It took two long days of deliberations for a jury to reach a verdict finding Timothy Wisniewski guilty of criminally negligent homicide in the death of a 16-year-old in a freak boating crash on Ellicott Creek.
Wisniewski, 51, also was found guilty of two counts of operating a vessel while under the influence of alcohol, one count of endangering the welfare of a child and misdemeanor possession of marijuana. The maximum possible sentence for all counts is an indeterminate prison term of up to four years.
As the verdict was announced shortly after 4 p.m. Monday, Wisniewski sat quietly next to his attorney, Anthony Lana, and shook his head slightly. The defense had argued that the only person who should be considered criminally liable in the case was Gregory G. Green.
Wisniewski had allowed an intoxicated Green, then 17 years old, to pilot his small power boat on Ellicott Creek at about 6 a.m. on June 11, 2015. Green's girlfriend, Avery Gardner, was riding with the two men in the boat as it sped along the narrow waterway.
According to witnesses and other evidence at trial, Wisniewski was sitting in the front of the boat with Green when the craft approached a pedestrian bridge at Ellicott Creek Park, traveling at somewhere between 22 and 35 mph, depending on various estimates. Gardner was standing at the back of the boat and her head hit a steel beam of the bridge, shattering her skull.
Green, now 19, pleaded guilty in May to the higher charge of vehicular manslaughter in the second degree and criminally negligent homicide. Judge Sheila A. DiTullio could sentence Green to anything from probation to an indeterminate term of up to seven years in prison when he returns to court in December.

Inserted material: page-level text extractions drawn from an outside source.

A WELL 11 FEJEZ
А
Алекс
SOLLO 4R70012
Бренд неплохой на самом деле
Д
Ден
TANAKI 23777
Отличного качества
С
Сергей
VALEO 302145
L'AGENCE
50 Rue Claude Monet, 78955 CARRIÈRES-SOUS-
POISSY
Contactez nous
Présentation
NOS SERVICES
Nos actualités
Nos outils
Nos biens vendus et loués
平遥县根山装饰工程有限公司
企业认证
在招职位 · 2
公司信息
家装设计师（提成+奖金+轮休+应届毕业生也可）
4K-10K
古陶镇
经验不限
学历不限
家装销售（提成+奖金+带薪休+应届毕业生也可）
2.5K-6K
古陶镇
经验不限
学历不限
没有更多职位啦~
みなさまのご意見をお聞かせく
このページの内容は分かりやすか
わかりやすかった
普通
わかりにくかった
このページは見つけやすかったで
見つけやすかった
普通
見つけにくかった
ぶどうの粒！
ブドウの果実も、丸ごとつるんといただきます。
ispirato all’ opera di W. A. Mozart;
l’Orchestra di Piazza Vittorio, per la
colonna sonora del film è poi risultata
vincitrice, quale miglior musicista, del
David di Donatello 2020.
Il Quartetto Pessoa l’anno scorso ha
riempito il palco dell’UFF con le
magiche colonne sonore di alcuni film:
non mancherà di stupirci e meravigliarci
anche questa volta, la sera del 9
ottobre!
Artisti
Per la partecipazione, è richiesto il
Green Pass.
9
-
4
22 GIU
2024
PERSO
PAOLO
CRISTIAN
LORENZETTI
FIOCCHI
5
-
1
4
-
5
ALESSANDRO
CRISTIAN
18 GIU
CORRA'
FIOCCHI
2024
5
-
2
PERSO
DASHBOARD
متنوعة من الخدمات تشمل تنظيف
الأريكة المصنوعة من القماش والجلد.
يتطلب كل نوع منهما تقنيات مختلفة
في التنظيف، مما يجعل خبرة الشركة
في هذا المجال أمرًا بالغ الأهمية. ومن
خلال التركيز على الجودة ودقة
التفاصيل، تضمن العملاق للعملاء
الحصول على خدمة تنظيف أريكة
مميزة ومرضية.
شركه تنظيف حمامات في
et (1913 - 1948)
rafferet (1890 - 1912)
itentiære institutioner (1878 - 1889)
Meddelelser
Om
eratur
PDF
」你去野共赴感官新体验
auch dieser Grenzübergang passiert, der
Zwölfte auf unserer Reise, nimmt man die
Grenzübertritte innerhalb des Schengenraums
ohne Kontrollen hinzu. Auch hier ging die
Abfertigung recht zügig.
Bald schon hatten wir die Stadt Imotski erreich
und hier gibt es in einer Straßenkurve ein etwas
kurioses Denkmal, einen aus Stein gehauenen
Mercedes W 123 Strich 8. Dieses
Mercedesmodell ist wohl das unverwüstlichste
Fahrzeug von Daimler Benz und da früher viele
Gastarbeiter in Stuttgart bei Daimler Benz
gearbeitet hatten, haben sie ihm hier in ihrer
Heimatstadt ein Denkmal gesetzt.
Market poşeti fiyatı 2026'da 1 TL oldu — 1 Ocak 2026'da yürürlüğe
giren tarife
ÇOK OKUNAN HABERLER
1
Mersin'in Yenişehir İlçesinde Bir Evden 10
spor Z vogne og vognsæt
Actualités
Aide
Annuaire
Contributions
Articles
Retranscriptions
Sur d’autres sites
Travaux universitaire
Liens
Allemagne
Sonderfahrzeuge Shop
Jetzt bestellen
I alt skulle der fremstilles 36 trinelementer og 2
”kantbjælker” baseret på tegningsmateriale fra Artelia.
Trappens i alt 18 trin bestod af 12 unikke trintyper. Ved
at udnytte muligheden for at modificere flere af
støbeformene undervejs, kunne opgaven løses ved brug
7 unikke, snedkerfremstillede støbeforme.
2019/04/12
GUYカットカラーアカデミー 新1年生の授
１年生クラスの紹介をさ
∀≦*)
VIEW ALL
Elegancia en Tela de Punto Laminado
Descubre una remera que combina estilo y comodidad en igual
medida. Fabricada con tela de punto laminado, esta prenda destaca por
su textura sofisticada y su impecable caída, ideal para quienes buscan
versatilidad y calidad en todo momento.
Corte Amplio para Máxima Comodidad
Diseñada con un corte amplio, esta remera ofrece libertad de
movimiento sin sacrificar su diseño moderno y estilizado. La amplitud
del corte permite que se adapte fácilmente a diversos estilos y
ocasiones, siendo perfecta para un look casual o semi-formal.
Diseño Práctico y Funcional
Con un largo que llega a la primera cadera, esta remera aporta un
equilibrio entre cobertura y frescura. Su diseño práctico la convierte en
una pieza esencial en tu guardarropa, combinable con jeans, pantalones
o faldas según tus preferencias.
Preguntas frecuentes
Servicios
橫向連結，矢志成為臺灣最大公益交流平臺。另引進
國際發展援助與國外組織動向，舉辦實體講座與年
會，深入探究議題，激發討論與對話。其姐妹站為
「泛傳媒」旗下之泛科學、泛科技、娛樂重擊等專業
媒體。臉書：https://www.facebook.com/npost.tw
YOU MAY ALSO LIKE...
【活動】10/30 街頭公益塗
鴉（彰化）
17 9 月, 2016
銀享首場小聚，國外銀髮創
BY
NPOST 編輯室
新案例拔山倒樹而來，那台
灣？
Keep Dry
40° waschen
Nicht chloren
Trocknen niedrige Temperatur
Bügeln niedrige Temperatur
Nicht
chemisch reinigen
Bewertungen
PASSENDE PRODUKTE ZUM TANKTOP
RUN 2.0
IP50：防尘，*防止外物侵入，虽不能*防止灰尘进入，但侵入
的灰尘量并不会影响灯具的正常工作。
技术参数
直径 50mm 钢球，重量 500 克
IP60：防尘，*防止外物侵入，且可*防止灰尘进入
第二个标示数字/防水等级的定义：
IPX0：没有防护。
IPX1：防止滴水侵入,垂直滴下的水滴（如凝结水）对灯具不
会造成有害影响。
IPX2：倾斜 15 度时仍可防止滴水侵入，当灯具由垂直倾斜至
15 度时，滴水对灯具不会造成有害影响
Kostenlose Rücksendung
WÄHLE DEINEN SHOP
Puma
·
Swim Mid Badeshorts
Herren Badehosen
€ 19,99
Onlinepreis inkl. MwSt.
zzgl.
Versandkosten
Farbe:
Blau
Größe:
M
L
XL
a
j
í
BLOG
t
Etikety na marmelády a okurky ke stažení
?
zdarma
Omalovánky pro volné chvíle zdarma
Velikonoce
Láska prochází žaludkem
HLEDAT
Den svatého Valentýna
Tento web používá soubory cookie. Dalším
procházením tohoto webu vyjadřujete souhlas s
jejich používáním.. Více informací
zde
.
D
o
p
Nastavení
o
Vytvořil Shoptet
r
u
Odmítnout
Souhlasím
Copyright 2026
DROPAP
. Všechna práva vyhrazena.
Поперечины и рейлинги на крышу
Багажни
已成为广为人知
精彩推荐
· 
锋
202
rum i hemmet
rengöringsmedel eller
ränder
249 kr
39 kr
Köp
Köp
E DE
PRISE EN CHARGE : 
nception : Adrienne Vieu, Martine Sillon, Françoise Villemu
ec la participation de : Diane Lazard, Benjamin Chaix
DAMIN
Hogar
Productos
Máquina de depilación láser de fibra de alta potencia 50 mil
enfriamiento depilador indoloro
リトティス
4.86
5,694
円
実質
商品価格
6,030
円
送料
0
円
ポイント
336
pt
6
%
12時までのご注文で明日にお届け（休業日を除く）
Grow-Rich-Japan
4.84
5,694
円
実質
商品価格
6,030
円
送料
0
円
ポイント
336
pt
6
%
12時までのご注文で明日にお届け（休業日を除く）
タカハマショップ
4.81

She also can consider youthful offender status for him because of his age at the time of the incident.
Green was among the witnesses who testified for the prosecution over the course of two weeks, with interruptions for Election Day and court matters. Green was a friend of Wisniewski's son, also named Timothy, and he described spending the night of June 10 to June 11 drinking at the Wisniewskis' creekside house with Tim Jr., Avery and other friends. He estimated he had about 20 beers himself, and said his friend's father also was drinking.
Prosecutors said Wisniewski had a blood-alcohol content of 0.13 percent after the crash and also was under the influence of pills and marijuana. Green's BAC measured about 0.15.
The defense and prosecutors gave different versions about whose idea it was to take the boat out on the creek at about 6 a.m. – Green said the defendant invited them out, the defense said Green "pestered" Wisniewski to take them – but all agreed on who the passengers were and that Green was driving.
Testimony on both sides showed that there was a pattern of reckless and statutorily illegal behavior at the Wisniewski household, which was described by Green and two other young witnesses as something of a haven for underage drinkers.
Wisniewski himself admitted as much to police in an interview the day after the incident, telling investigators that he preferred his son drink at home rather "than on the railroad tracks."
Green, who lives in North Tonawanda, testified there was more going on than that. He said that he and Wisniewski Jr. were marijuana dealers, a claim bolstered by Facebook postings brought forward by the defense. Green also admitted that he started using pot when he was about 13 years old, and smoked once or twice every day.
Wisniewski, who has been jailed since May with bail set at $20,000. He had been free on $10,000 bail since his arrest in February, but his daughter later withdrew the bail, citing ongoing family issues and allegations of hostile behavior by her father.
Green remains free until sentencing. He told the court he is now sober, working and receiving counseling.
Acting District Attorney Michael J. Flaherty Jr. credited the work of Town of Tonawanda police and Assistant District Attorney Kelley A. Omel, who prosecuted the unusual case.
"We're talking about the death of a 16-year-old, a death that never had to happen," Flaherty said. "This is a fair verdict, a just verdict. That girl never had a chance. This defendant allowed a drunk 17-year-old to drive a speeding power boat in a place normally used by kayaks and canoes."
"An ordinary person would never allow that to happen," Flaherty said.
He said the evidence met the requirements of the negligent homicide charge, which finds a person guilty if they cause the death of another by engaging in conduct that fails to perceive or ignores a risk that most people would be aware of.
DiTullio scheduled Wisniewski's sentencing for Jan. 17 and ordered him remanded without bail.